Segment Start: Listed entries

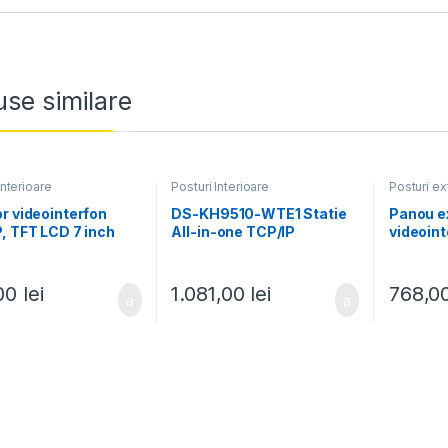
se similare
Interioare
Posturi Interioare
Posturi ex
r videointerfon
DS-KH9510-WTE1 Statie
Panou e
, TFT LCD 7 inch
All-in-one TCP/IP
videoint
screen, PoE –
Wireless, Touch Screen
pentru 2 
SION DS-KH6320-
TFT LCD 10.1-inch –
2.4GHz,
HIKVISION
integrat
,00
lei
1.081,00
lei
768,0
KV8213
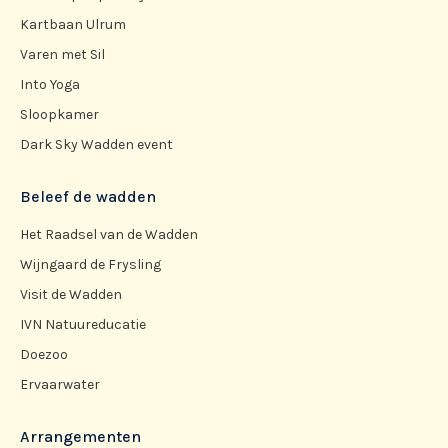
Kartbaan Ulrum
Varen met Sil
Into Yoga
Sloopkamer
Dark Sky Wadden event
Beleef de wadden
Het Raadsel van de Wadden
Wijngaard de Frysling
Visit de Wadden
IVN Natuureducatie
Doezoo
Ervaarwater
Arrangementen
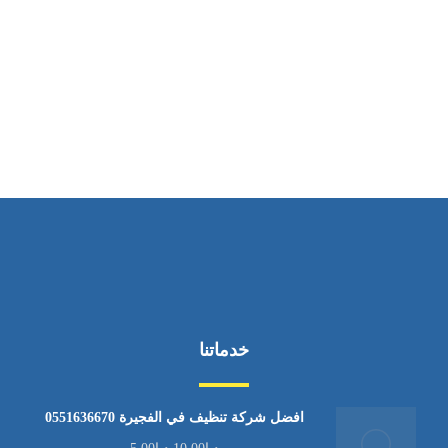
ساعات العمل
من السبت إلى الجمعة 9:٠٠ - 12:٠٠
خدماتنا
افضل شركة تنظيف في الفجيرة 0551636670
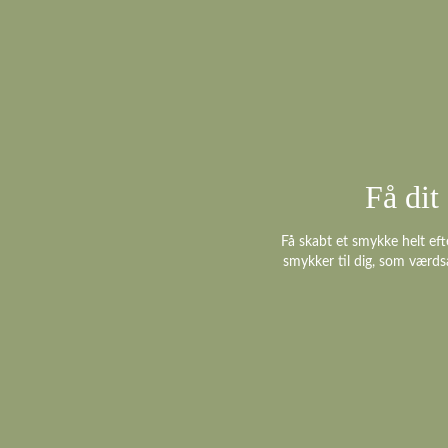
Få di
Få skabt et smykke helt eft
smykker til dig, som værds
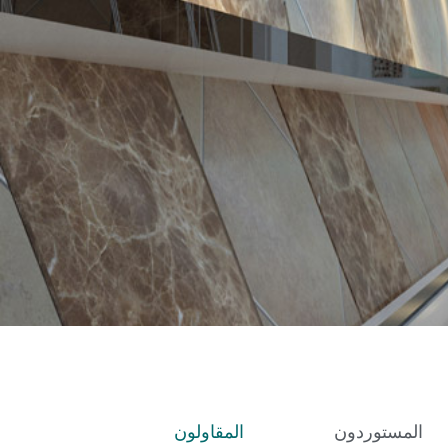
المستوردون
المقاولون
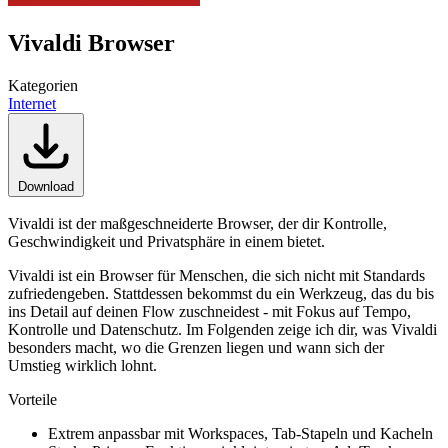
Vivaldi Browser
Kategorien
Internet
Download
Vivaldi ist der maßgeschneiderte Browser, der dir Kontrolle,
Geschwindigkeit und Privatsphäre in einem bietet.
Vivaldi ist ein Browser für Menschen, die sich nicht mit Standards
zufriedengeben. Stattdessen bekommst du ein Werkzeug, das du bis
ins Detail auf deinen Flow zuschneidest - mit Fokus auf Tempo,
Kontrolle und Datenschutz. Im Folgenden zeige ich dir, was Vivaldi
besonders macht, wo die Grenzen liegen und wann sich der
Umstieg wirklich lohnt.
Vorteile
Extrem anpassbar mit Workspaces, Tab-Stapeln und Kacheln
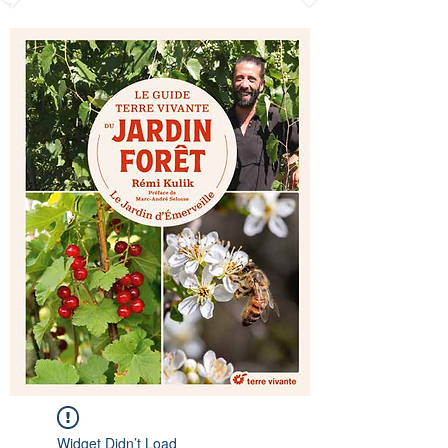
Widget Didn’t Load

Segment End: Listed entries

[Exercise details]: Every line that contains the string "Kontrolle" should be copied from the entries.

[Exercise answer]:
Vivaldi ist der maßgeschneiderte Browser, der dir Kontrolle,
Kontrolle und Datenschutz. Im Folgenden zeige ich dir, was Vivaldi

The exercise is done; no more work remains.